Glaube, Theologie und Kirche – Theologen und Gemeinschaft

So wie sich das Thema „Glaube und Vernunft“ als roter Faden durch die Theologie Joseph Ratzingers/Papst Benedikt XVI. zieht, prägt auch die Betonung der notwendigen Verbindung von Theologischer Wissenschaft und Kirchlichkeit des Theologen sein Nachdenken über die Theologie und seine Anregungen für die akademisch betriebene Theologie.

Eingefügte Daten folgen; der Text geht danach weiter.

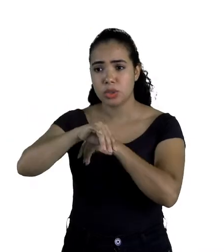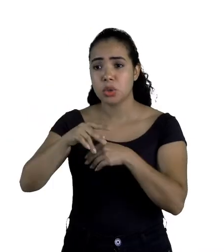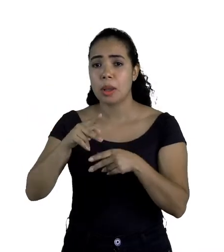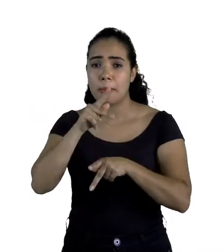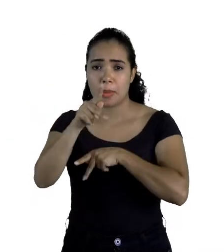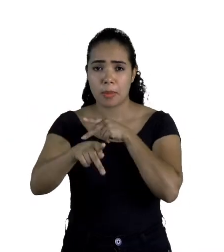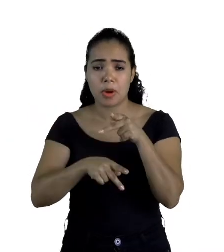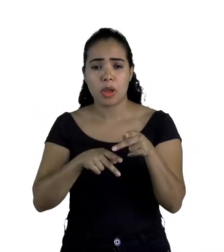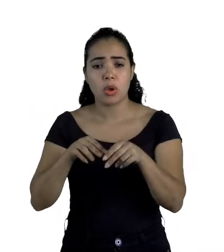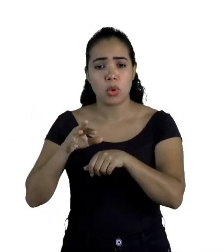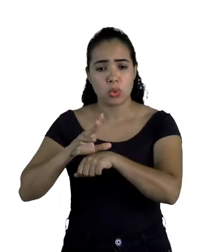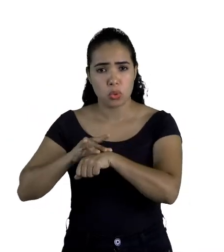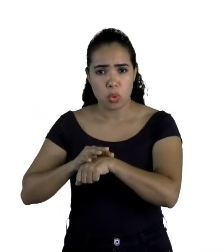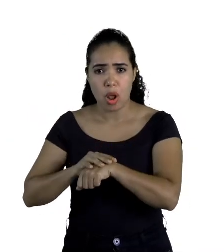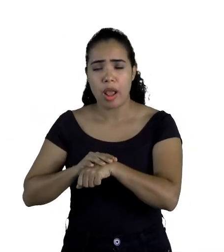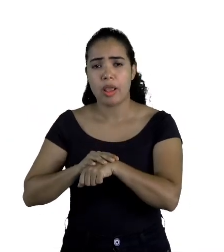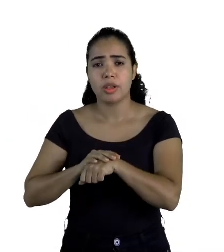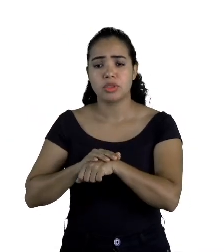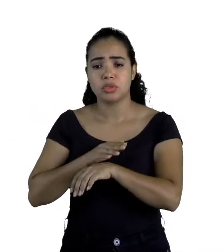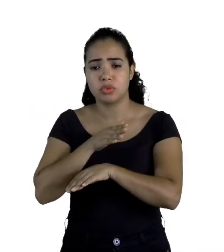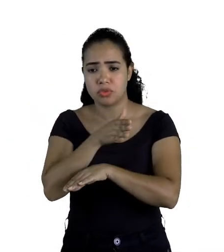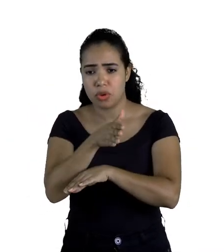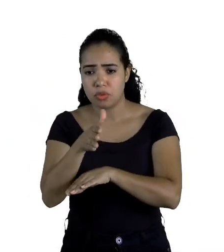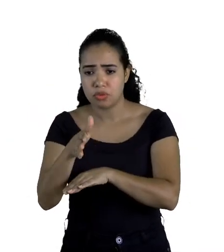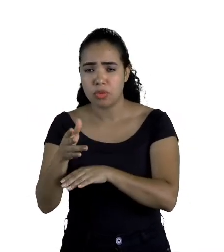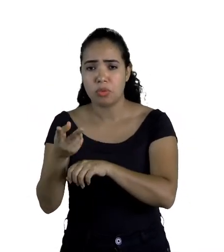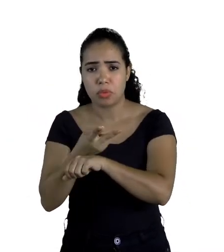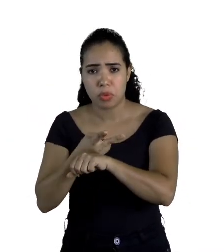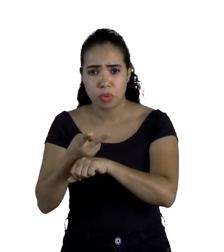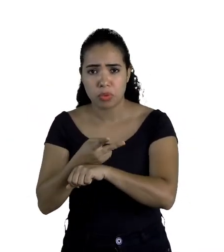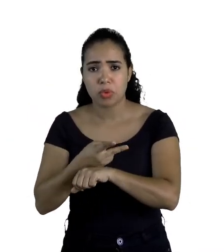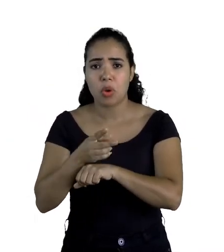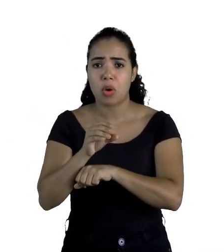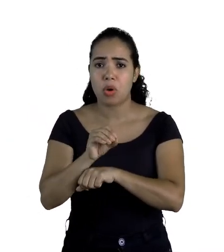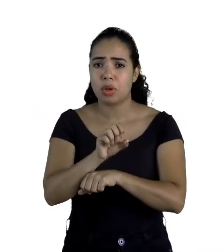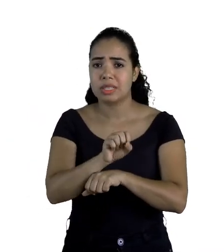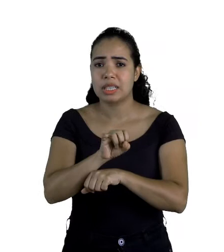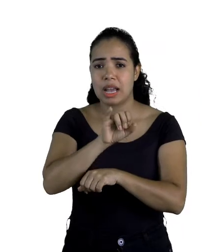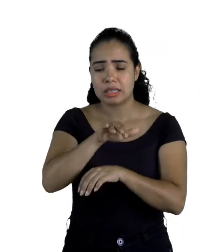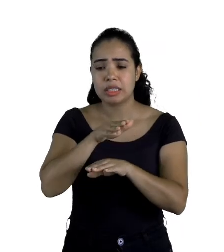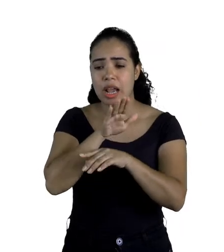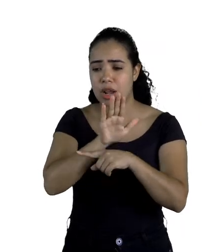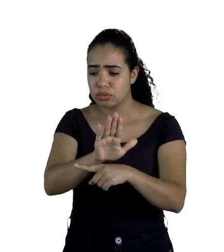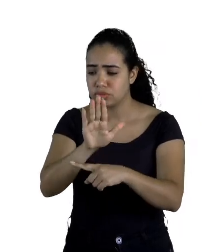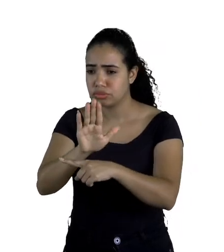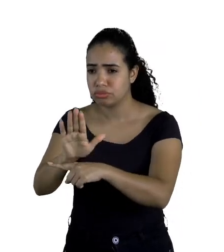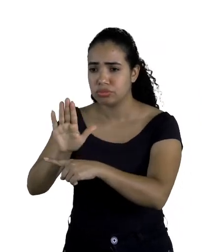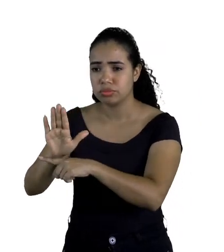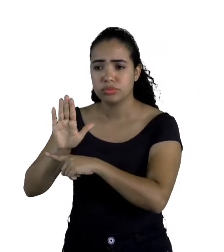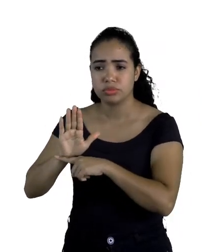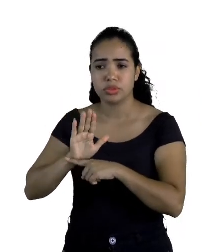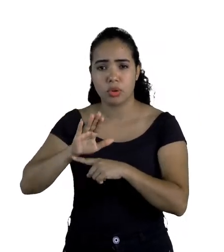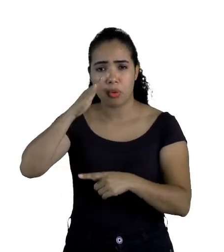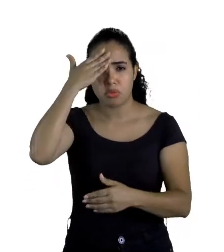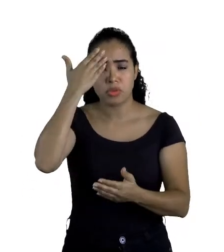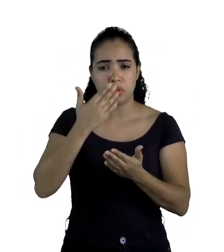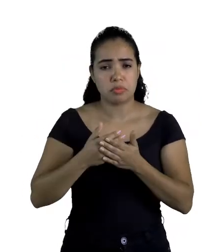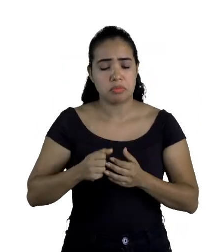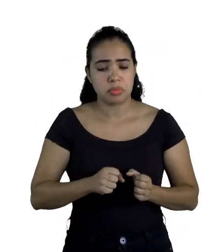parentes doentes iam à sua procura e ele imediatamente, confiado no seu poder,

Im Folgenden werden aus den unzähligen Gelegenheiten, bei denen sich Joseph Ratzinger als Theologe, Bischof und Papst zu diesem Thema engagiert äußerte, nur ein paar, eher unbekannte Beiträge ausgewählt, die alle um die Frage kreisen: Wie kann man heute in rechter Weise, auch mit Spannungen, Theologe sein? Man kann sie als Perlen auflesen und als Beitrag zum Selbstverständnis eines Theologen und einer Theologin heute durchblättern.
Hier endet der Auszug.